Dari 25 jenazah, menurut Kerti Nathi, ada yang terlama tersimpan di forensik yakni tahun 2019.

Sementara, untuk biaya pemulasaraan kremasi puluhan jenazah cukup mahal. Biaya ditanggung pihak RSUP Sanglah dan Dinas Sosial Bali.

"Jadi, karena memang dari tahun 2019 tentu biaya untuk pemulasaraan jenazah. Bahkan, dari pasien itu dirawat di rumah sakit sanglah itu sampai sekarang sekitar Rp 2,6 miliar. Cukup banyak juga kalau dihitung dari sisi biaya perawatan dan pemulasaraan jenazah sampai saat ini," ungkapnya.

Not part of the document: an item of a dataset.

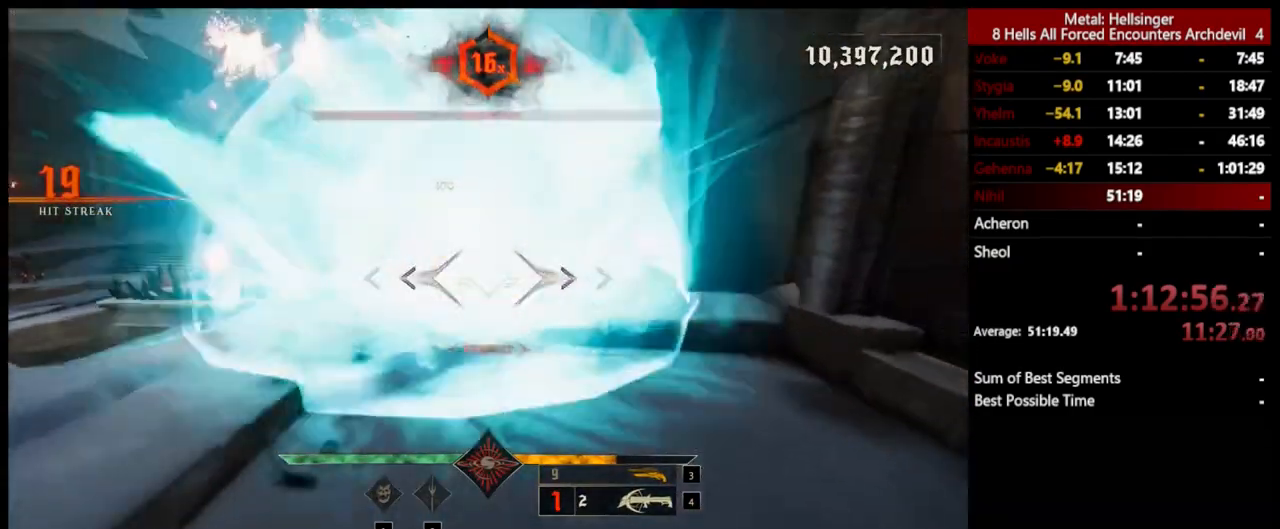
{"keys": ["s"], "mouse": [], "events": [[83, "a", "down"], [117, "space", "down"], [250, "space", "up"], [317, "a", "up"], [317, "mouse_left", "down"], [417, "mouse_left", "up"]]}
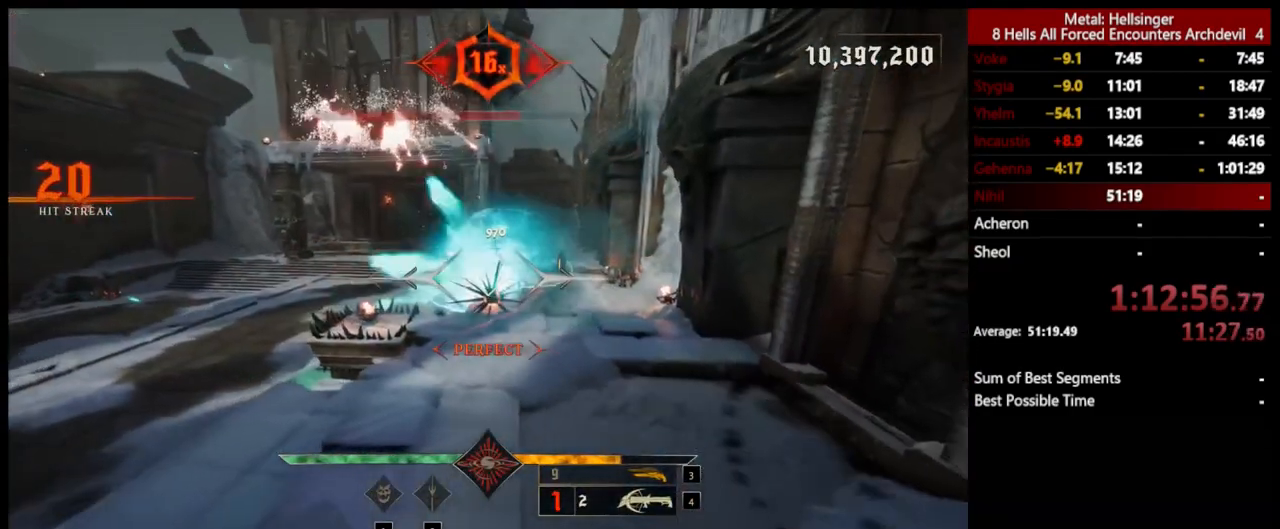
{"keys": ["d", "w"], "mouse": [], "events": [[117, "d", "down"], [250, "s", "up"], [301, "mouse_left", "down"], [367, "w", "down"], [401, "mouse_left", "up"]]}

"Ini bisa menjadi CSR bagi rumah Sakit Sanglah setiap tahunnya. Karena, tentu direktur utama RSUP Sanglah itu harus membuat surat keputusan pembebasan dari jenazah-jenazah terlantar ini," jelasnya.

Jumlah kremasi tahun ini tidak seperti tahun sebelumnya yang bisa mencapai 30 jenazah. Sebab komunitas atau masyarakat ada yang membantu penanganan jenazah yang tak dikenal atau tak diambil keluarganya.

"Belakangan ini ternyata sudah semakin banyak dari komunitas sendiri yang memberikan kontribusi ke dalam prosesi ini. Terutama, jenazah-jenazah yang sudah terindentifikasi beragama Islam, itu dari MUI benar-benar mengambil inisiatif untuk melakukan prosesi pemakaman dari jenazah-jenazah mereka," jelasnya.

Ke depan diharapkan lebih banyak lagi komunitas yang bisa membantu dalam menangani jenazah terlantar.

"Sehingga, mereka bisa terindentifikasi sesuai dengan agamanya bisa dilakukan prosesi atau penghormatan terkahir sesuai agama yang mereka akui," ujar Natih.